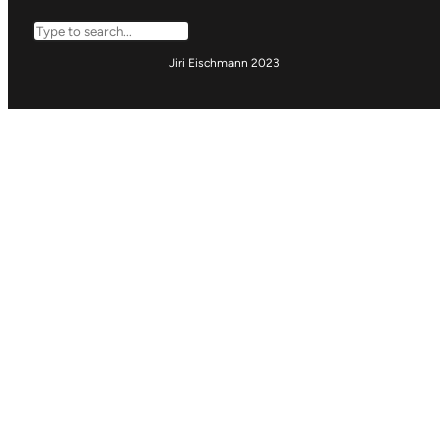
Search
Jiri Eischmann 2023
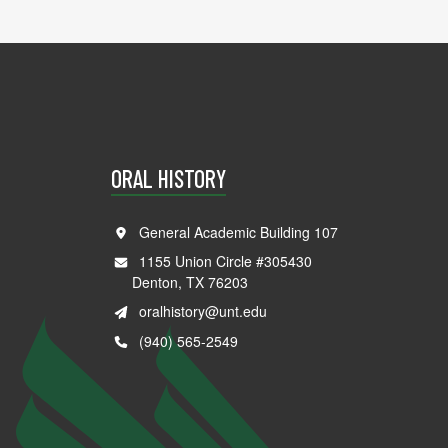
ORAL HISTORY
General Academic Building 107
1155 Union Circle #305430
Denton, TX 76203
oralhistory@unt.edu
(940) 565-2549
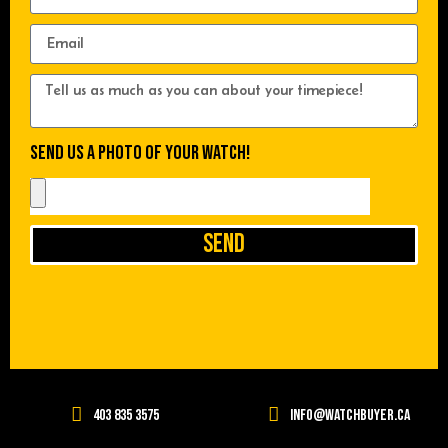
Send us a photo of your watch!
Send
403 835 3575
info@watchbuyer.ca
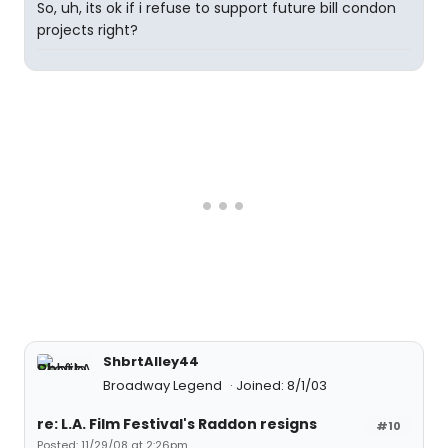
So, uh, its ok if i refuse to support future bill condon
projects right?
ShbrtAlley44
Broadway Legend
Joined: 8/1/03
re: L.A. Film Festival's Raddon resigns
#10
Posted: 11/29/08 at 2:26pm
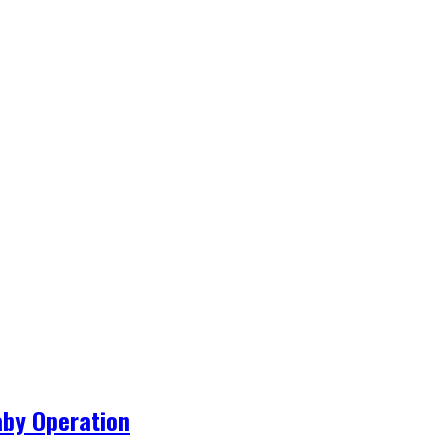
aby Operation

:::::

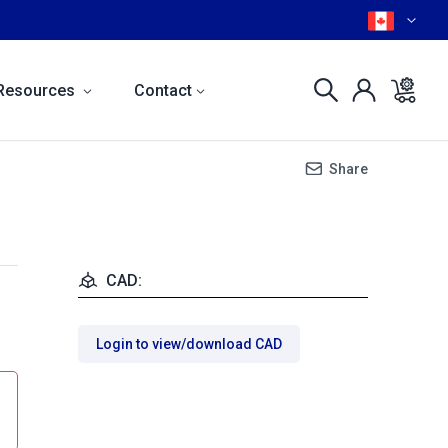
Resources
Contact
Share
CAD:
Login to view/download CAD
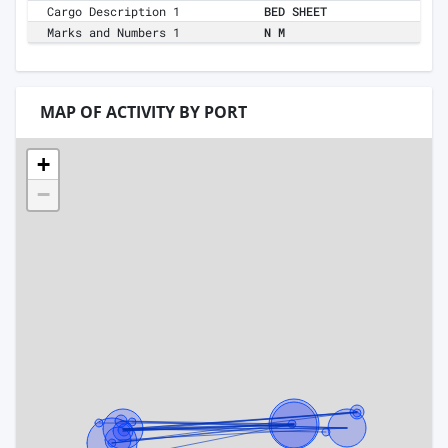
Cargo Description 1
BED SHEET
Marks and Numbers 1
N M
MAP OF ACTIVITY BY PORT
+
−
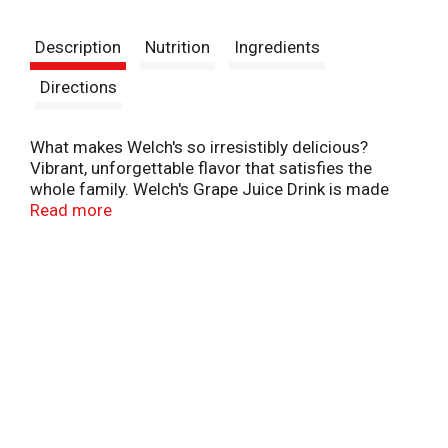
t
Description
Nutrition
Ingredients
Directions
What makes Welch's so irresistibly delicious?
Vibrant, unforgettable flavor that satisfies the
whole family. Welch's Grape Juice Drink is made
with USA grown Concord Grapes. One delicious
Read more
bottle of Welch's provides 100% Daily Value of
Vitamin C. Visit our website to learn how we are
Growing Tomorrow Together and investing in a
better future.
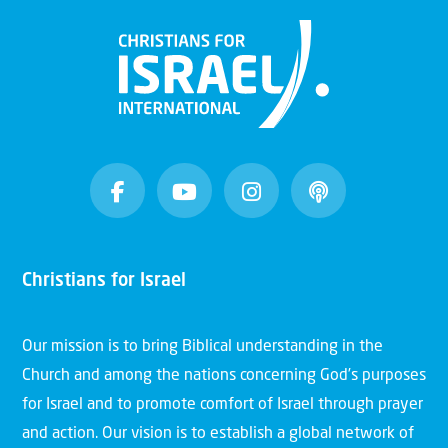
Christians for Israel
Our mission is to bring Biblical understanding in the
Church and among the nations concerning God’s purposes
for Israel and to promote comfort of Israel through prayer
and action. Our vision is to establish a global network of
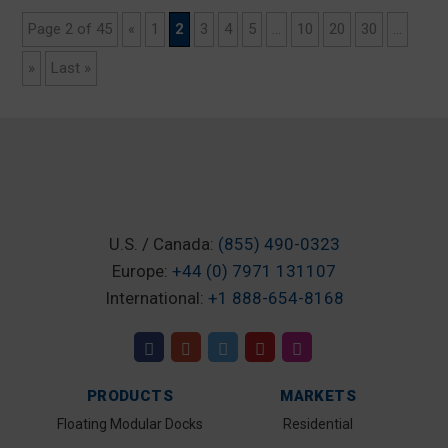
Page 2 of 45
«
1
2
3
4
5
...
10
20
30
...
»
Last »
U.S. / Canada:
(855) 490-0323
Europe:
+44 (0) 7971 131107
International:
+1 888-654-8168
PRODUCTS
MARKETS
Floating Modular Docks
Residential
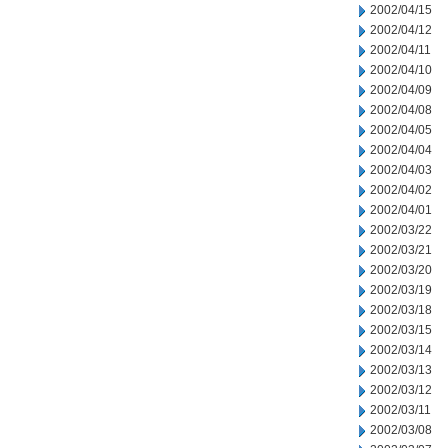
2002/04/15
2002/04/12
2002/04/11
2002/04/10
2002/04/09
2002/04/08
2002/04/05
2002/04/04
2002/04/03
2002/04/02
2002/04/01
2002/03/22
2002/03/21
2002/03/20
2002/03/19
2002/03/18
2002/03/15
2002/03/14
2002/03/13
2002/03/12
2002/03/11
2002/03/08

:::::

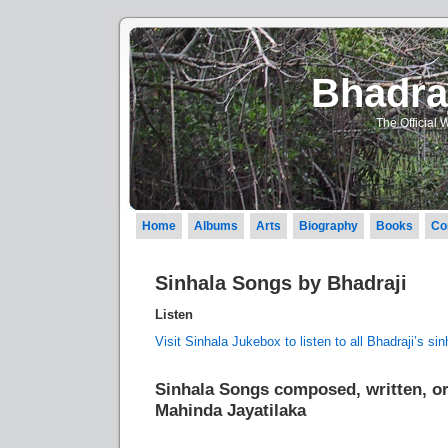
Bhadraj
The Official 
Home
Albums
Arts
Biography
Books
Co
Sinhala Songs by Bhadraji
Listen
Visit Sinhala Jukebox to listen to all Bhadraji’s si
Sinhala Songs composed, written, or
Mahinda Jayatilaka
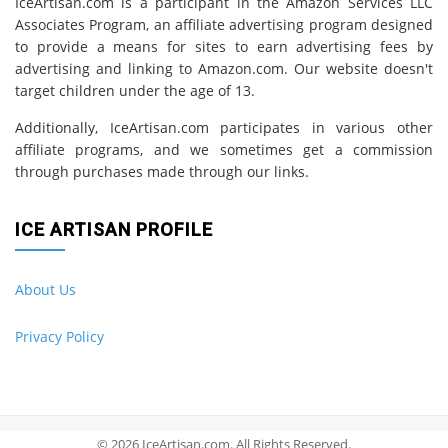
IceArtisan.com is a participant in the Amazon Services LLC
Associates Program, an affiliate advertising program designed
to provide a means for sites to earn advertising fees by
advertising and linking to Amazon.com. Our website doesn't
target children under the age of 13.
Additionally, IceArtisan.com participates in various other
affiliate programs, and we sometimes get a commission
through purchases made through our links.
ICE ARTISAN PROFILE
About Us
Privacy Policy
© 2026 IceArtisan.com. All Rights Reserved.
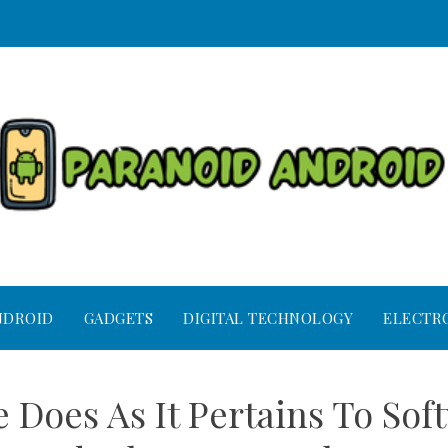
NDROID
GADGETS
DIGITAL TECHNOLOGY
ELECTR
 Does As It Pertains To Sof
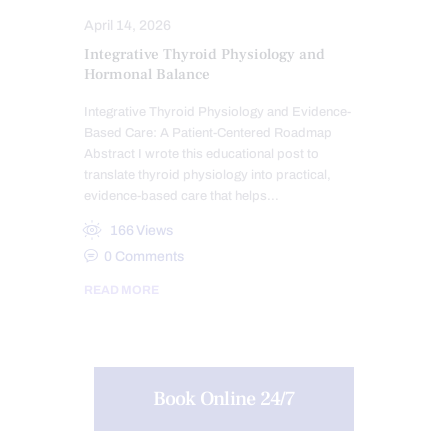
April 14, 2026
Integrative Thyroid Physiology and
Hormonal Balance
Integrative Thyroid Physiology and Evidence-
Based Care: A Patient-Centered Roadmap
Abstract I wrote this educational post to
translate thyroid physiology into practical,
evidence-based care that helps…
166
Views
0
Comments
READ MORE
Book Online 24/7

:::::

▶ WORK TO COMPLETE: An exact, complete copy of the lines above from the one with "Abstract I wrote this educational post to" through the one with "Book Online 24/7" is the whole answer.

▶ REPLY TO THE EXERCISE:
Abstract I wrote this educational post to
translate thyroid physiology into practical,
evidence-based care that helps…
166
Views
0
Comments
READ MORE
Book Online 24/7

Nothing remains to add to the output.